Jean Philippe Buchs

JOURNALISTE À BILAN

Journaliste à Bilan depuis 2005.
Auparavant: L'Hebdo (2000-2004), La Liberté (1990-1999).
Distinctions: Prix Jean Dumur 1998, Prix BZ du journalisme local

Immigration: un enjeu démographique

Le vieillissement de la population de la Suisse s’accélère de jour en jour! Dans moins de trois ans, les personnes âgées de plus de 65 ans seront plus nombreuses que celles de moins de 20 ans. Ce tournant démographique s’accompagnera d’une explosion du nombre d’actifs qui quitteront leurs activités professionnelles: environ 1,3 million d’entre eux prendront leur retraite entre 2016 et 2030. Selon une estimation de l’Union patronale suisse, la Suisse court le risque d’un déficit de main-d’œuvre évalué à quelque 600  000 travailleurs.

C’est dans ce contexte que les acteurs politiques doivent mettre en œuvre l’initiative contre l’immigration de masse adoptée par le peuple en février 2014. Les solutions qui seront trouvées doivent être suffisamment souples, moins pour satisfaire l’Union européenne que pour permettre aux entreprises helvétiques de recruter du personnel à l’étranger. Les campagnes de sensibilisation et les trop rares mesures prises pour convaincre les patrons de conserver les seniors et d’exploiter le potentiel féminin ne suffiront pas à combler les départs à la retraite de la génération du baby-boom. 
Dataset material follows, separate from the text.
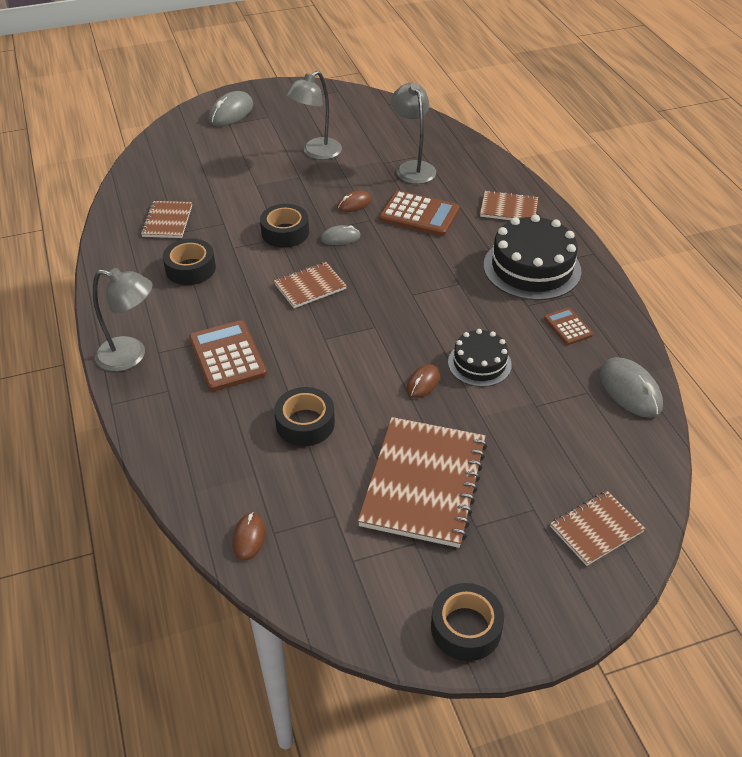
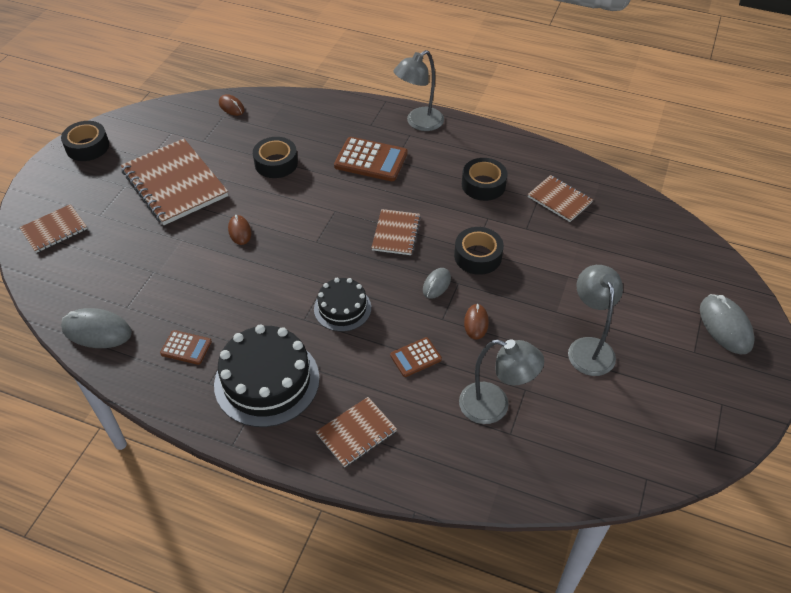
camera: 130 degrees right, 5 degrees up
(419, 214) = (415, 357): brown calculator -> brown calculator, size x0.56
(479, 363) = (219, 270): black cake -> black cake (342, 308)
(596, 529) = (54, 230): brown notebook -> brown notebook turned 45 degrees clockwise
Comme l’Allemagne, la Suisse paie son absence de politique familiale. Au cours de ces vingt dernières années, des démographes ont tenté d’alerter les acteurs politiques et économiques sur les conséquences du vieillissement démographique non seulement sur les assurances sociales, mais également sur le marché de l’emploi. Mais avec l’UDC en tête, les partis bourgeois ont toujours estimé que l’éducation d’un enfant relevait de la seule sphère privée. 

On en voit aujourd’hui les effets. Le taux de natalité figure parmi les plus faibles d’Europe, l’accroissement naturel (les naissances moins les décès) du nombre de ressortissants de nationalité suisse a été négatif au cours de ces vingt dernières années, le financement de l’AVS n’est plus assuré et seules 29% des femmes travaillent à plein temps. Sans l’immigration, la population totale et le nombre d’actifs auraient diminué, plombant la croissance et les revenus.  

Une main-d’œuvre essentielle

Le renouvellement des générations est indispensable afin de permettre à l’économie de rester compétitive et pour financer les assurances sociales. On ne peut pas à la fois ériger des barrières pour limiter l’immigration et refuser de soutenir une politique familiale adaptée aux besoins de l’économie et des ménages afin d’exploiter au mieux le potentiel de main-d’œuvre indigène. 

Les retombées de la révolution technologique en cours permettront de compenser partiellement les départs à la retraite, mais elles ne résoudront pas la question du financement des assurances sociales. A moins que les robots cotisent autant que les individus!